# Aim of the exercise
The answer is a single number: the count of lines below in which the word "periódicos" appears.
── Data for this exercise
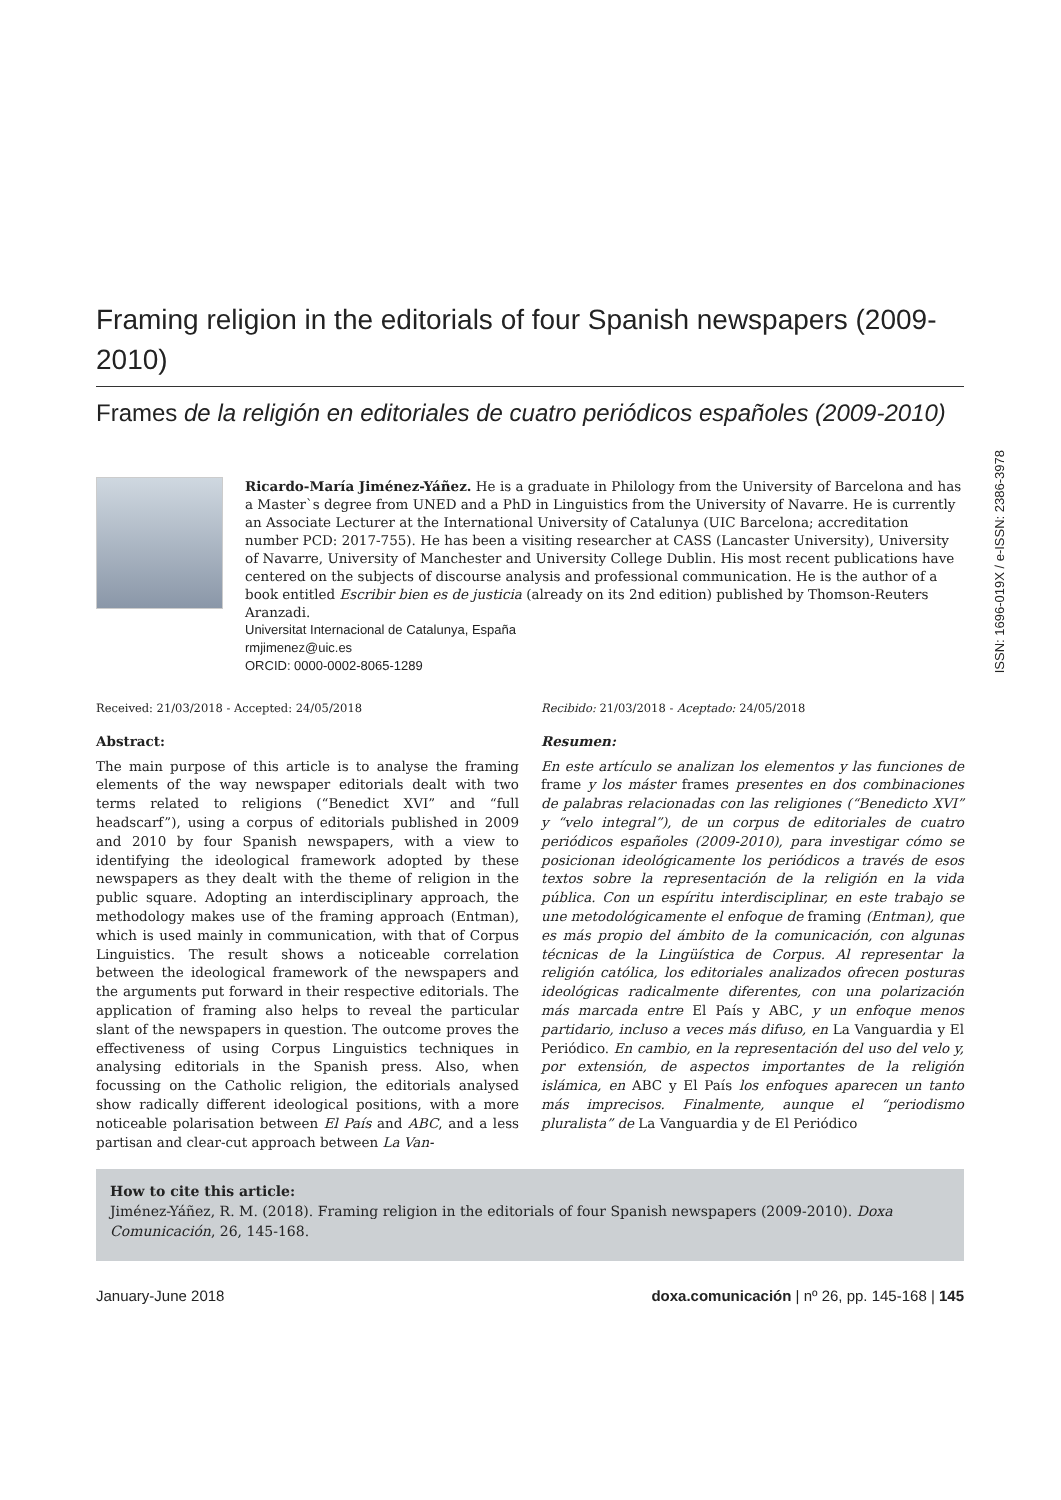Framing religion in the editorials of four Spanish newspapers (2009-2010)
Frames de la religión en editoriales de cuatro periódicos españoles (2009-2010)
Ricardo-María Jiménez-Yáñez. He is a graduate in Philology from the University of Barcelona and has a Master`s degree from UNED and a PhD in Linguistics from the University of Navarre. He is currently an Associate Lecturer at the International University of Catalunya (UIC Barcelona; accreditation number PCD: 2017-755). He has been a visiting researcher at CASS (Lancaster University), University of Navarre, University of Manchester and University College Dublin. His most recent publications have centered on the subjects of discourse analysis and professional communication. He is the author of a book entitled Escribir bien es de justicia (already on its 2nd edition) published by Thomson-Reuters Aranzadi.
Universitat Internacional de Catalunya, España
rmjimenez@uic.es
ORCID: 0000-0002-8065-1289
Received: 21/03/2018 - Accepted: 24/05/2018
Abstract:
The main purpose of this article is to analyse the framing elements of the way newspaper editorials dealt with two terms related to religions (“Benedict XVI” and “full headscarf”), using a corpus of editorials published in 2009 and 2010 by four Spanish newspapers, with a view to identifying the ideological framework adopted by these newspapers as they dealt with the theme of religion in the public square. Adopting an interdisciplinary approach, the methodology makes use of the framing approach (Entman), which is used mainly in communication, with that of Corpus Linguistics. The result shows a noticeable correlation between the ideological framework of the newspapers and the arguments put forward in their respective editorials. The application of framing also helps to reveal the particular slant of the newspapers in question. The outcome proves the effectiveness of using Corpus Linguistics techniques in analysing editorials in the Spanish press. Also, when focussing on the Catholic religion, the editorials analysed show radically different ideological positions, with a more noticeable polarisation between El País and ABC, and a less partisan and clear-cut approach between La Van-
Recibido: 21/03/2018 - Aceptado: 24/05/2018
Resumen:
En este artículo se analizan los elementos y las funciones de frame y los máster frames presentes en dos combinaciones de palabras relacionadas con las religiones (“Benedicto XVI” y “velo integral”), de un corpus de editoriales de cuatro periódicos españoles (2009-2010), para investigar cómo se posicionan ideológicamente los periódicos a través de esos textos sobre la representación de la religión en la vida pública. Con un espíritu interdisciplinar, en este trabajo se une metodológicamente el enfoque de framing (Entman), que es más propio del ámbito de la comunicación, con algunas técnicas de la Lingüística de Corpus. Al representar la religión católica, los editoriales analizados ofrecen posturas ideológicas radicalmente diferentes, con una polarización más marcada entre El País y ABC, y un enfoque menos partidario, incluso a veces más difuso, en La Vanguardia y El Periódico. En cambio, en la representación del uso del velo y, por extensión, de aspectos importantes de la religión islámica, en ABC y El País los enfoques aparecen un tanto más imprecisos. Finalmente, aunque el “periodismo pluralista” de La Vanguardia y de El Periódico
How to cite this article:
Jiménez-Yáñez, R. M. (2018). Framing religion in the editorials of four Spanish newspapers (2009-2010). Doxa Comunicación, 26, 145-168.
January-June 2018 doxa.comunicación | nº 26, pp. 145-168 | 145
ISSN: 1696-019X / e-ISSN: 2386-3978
────
# The answer
2